All he had to teach her was, “Football is social. Basketball is serious.”
Grandma and Grandpa moved to Charlottesville when my brother was born. And the better part of all my childhood memories of time with them feature UVA sports in some way: crisp autumn afternoons in the old bleachers at Scott Stadium; my brother and I running around the concourse of University Hall, wearing the Cavalier Kids Club t-shirts that made us invincible while Grandma and Grandpa cheered on the great women’s basketball teams of the early 1990s.
They say the oldest memories are the last ones to go. All I know for sure is that as Grandpa’s started to fade, the Virginia ones stayed strong. He loved the way Tony Bennett’s teams played, even if he couldn’t always remember the players’ names. He loved his UVA sweatshirts—with their faint logos and worn collars—even as he started to lose track of which day it was.
Grandpa passed April 3, 2015: four years ago this week. We invested maybe a little too much of ourselves in the 2016 squad—felt a little too crushed by the Elite Eight loss to Syracuse, when the Final Four was so nearly within grasp.
As we dealt with the sorrow from the void he left, we found ourselves clinging to little totems, physical manifestations of a joyous memory. More often than not, it was something orange and blue. The UVA blanket that had covered his bed for years. A shirt emblazoned with his class year, from his 50-year reunion.
For me, it has always been my ring.
I don’t know much about Tony Bennett’s relationship with his father, Dick. Not more than what has been written about it, at least. I can’t say for certain what parts of Tony are because of Dick or which parts are in spite of him. And I wouldn’t presume to guess.
But it’s hard to watch the son talk about his father without seeing some inkling that whatever part of this triumph Tony wanted for himself, a part of that part he wanted for Dick. Watch the video of Tony finding his dad in Louisville after beating Purdue; listen to what he says. “We did it,” the son exclaims, before twice repeating “thank you.” We.
Dick Bennett’s Wisconsin Badgers squad that was the darling of March Madness in 2000—the season and experience that fully launched Tony into coaching—hit a brick wall in the semifinals.

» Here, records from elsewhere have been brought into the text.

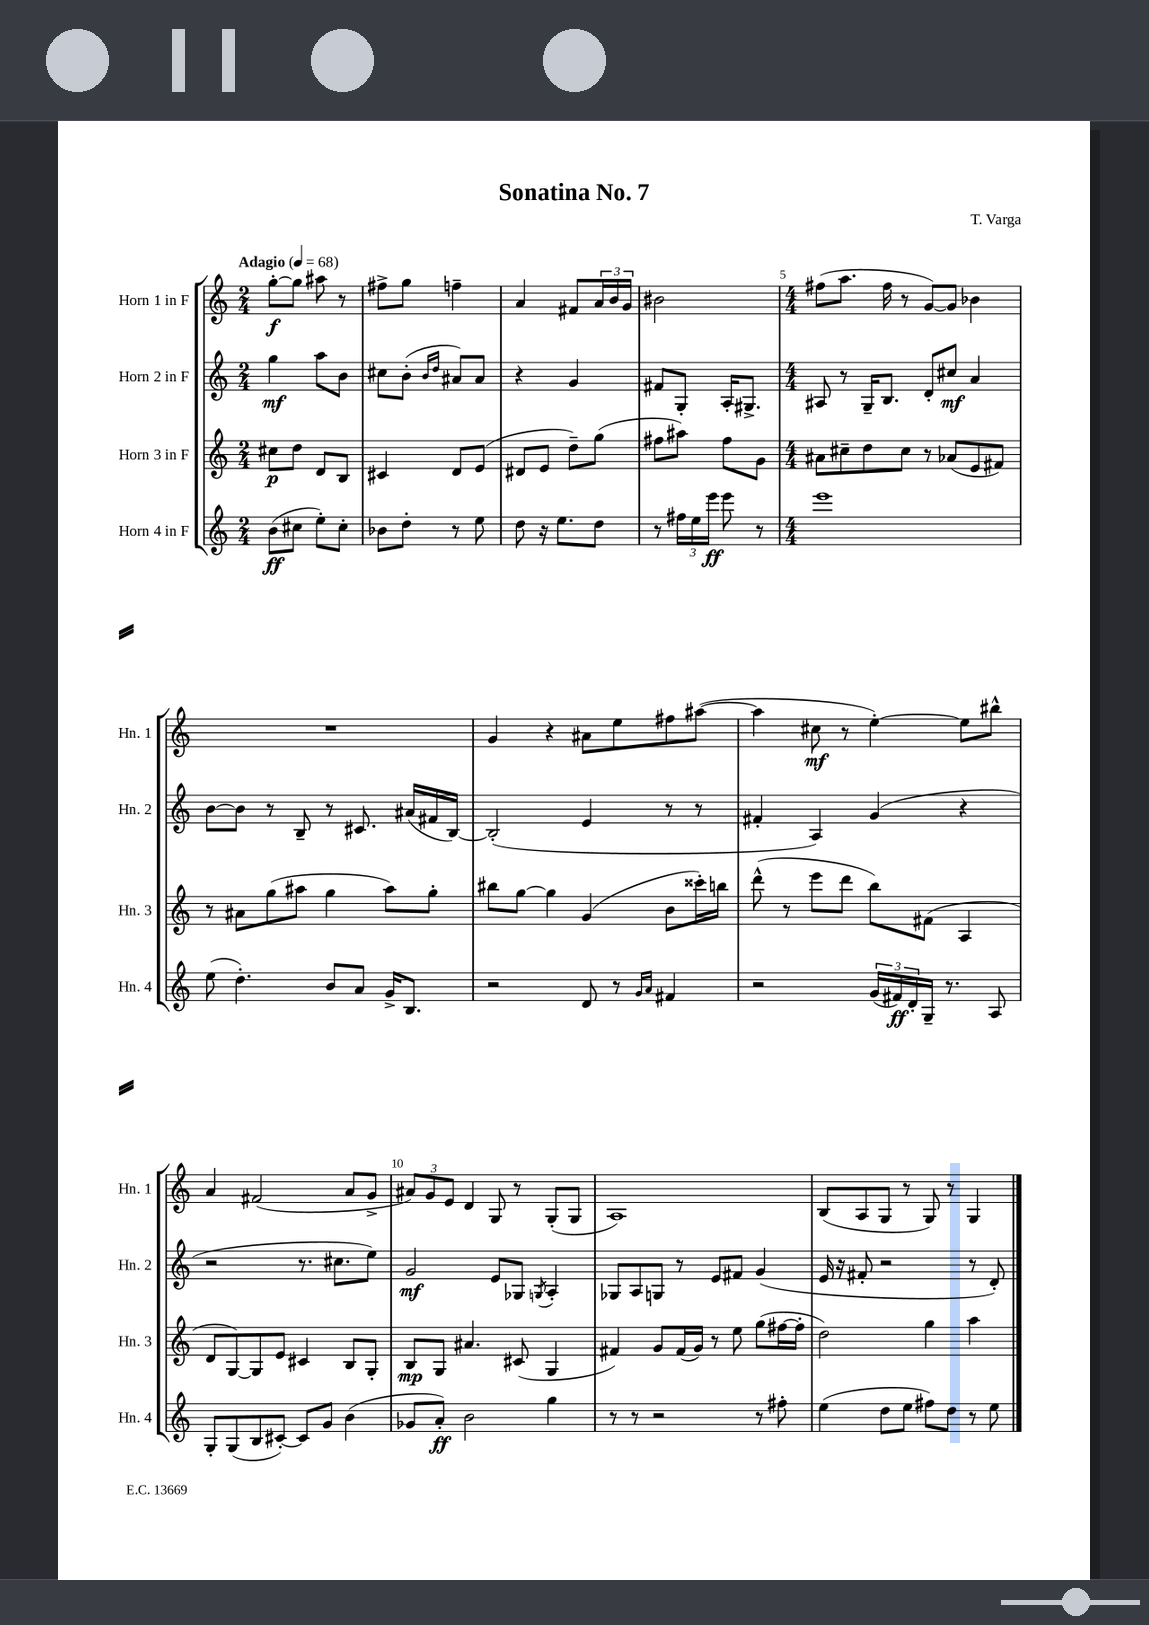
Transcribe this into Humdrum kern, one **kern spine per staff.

**kern	**kern	**kern	**kern
*staff4	*staff3	*staff2	*staff1
*clefG2	*clefG2	*clefG2	*clefG2
*k[]	*k[]	*k[]	*k[]
*M2/4	*M2/4	*M2/4	*M2/4
*MM68	*MM68	*MM68	*MM68
(8b	8cc#	4gg	[8gg'
8cc#	8dd	.	8gg]
8ee')	8d	8aa	8aa#
8cc#'	8B	8b	8r
=	=	=	=
8b-	4c#	8cc#	8ff#^
8dd'	.	(8b'	8gg
.	.	16qqb	.
.	.	16qqdd	.
8r	8d	8a#)	4ff~
8ee	(8e	8a#	.
=	=	=	=
8dd	8d#	4r	4a
16r	8e	.	.
8.ee	.	.	.
.	8dd~)	4g	8f#
8dd	(8gg	.	24a
.	.	.	24b
.	.	.	24g
=	=	=	=
8r	8ff#	8f#	2b#
24ff#	8aa#)	8G'	.
24ee	.	.	.
24eee	.	.	.
8eee	8ff#	16A'	.
.	.	8.G#^	.
8r	8g	.	.
=	=	=	=
*M4/4	*M4/4	*M4/4	*M4/4
1eee	8a#	8A#	(8ff#
.	8cc#~	8r	8.aa
.	8dd	16G~	.
.	.	8.B	16ff#
.	8cc#	.	8r
.	8r	8d'	[8g)
.	(8a-	8cc#	8g]
.	8e	4a	4b-
.	8f#)	.	.
=	=	=	=
(8ee	8r	[8b	1r
4.dd')	8a#	8b]	.
.	(8gg	8r	.
.	8aa#	8B~	.
8b	4gg	8r	.
8a	.	8.c#	.
16g^	8aa#)	.	.
8.B	.	(16a#	.
.	8gg'	16f#	.
.	.	[16B)	.
=	=	=	=
2r	8bb#	(2B']	4g
.	[8gg	.	.
.	4gg]	.	4r
8d	(4g	4e	8a#
8r	.	.	8ee
16qqg	.	.	.
16qqa	.	.	.
4f#	8b	8r	8ff#
.	16ccc##')	8r	([8aa#
.	16bb	.	.
=	=	=	=
2r	(8ddd^^	4f#'	4aa#]
.	8r	.	.
.	8eee	4A)	8cc#
.	8ddd	.	8r
(24g	8bb)	(4g	[4ee')
24f#)	.	.	.
24d'	.	.	.
16G~	(8f#	.	.
8.r	.	.	.
.	4A	4r	8ee]
8A	.	.	8bb#^^
=	=	=	=
8G'	8d	2r	4a
(8G	[8G)	.	.
8B	8G]	.	(2f#
[8c#')	8e	.	.
8c#]	4c#	8.r	.
8g	.	.	.
.	.	8.cc#	.
(4b	8B	.	8a
.	8G'	8ee)	8g^
=	=	=	=
8g-	8B	2g	12a#)
.	.	.	12g
8a')	8G	.	.
.	.	.	12e
2b	4.a#	.	4d
.	.	8e	8G
.	(8c#	8G-	8r
.	.	8qG	.
4gg	4G	4A'	(8G'
.	.	.	8G
=	=	=	=
8r	4f#)	8G-	1A)
8r	.	8A	.
2r	8g	8G	.
.	(16f#	8r	.
.	16g)	.	.
.	8r	8e	.
.	8ee	8f#	.
8r	(8gg	(4g	.
8ff#'	[16ff#	.	.
.	16ff#']	.	.
=	=	=	=
(4ee	2dd)	16e	(8B
.	.	16r	.
.	.	8f#'	8A
8dd	.	2r	8G
8ee	.	.	8r
8ff#)	4gg	.	8G)
8dd	.	.	8r
8r	4aa	8r	4G
8ee	.	8d')	.
==	==	==	==
*-	*-	*-	*-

Advancing past Saturday would show the world that the Bennett system could do more than just make the Final Four: it could win there, too.
Listening to Tony speak about his experiences and emotions the past few days, there is no doubt in my mind that some of Tony’s joy comes from erasing a bit of his father’s sorrow—and for his father being with him instead of left behind.
I choked a breath in around that lump in my throat as I slipped the ring back on. (I can’t wear it during games: by the 17th iteration of “Let’s go, Wa-hoos! (clap clap clapclapclap),” it tears the skin right off the knuckles on either side.)
I sat and I stared at it for the longest time. Tears dripped down my cheeks as I raised my hand to my lips and gave the top of the stone a kiss, just as I’d done before slipping it off in the last minute before tip-off.
I’ve learned I’m not the only one here this weekend carrying a symbol of someone who couldn’t make it. A late relative’s pin or necklace became a good luck charm, worth a little rub or touch before key moments. From our own comments group here on the blog, Frederick Holmes, Jr., was one for whom others carried a torch.
Maybe in years to come, the bits of string each player cut from the nets or a handful of confetti they snagged from the floor will become their own token of this moment. They’ll be able to pull it down from a shelf or out of a drawer and let all the emotions of this victory flood back over them: the joy of what they accomplished, made sweeter by the sorrow they’d endured.
Right now I just want to get home. I want to give my dad a hug. I want to give him the UVA sweatshirt I got him, with its nice crisp “2019 Final Four” logo. I want to rejoice in him being with me to enjoy it—even as I wonder whether it will become my totem of him when I’m the one left behind.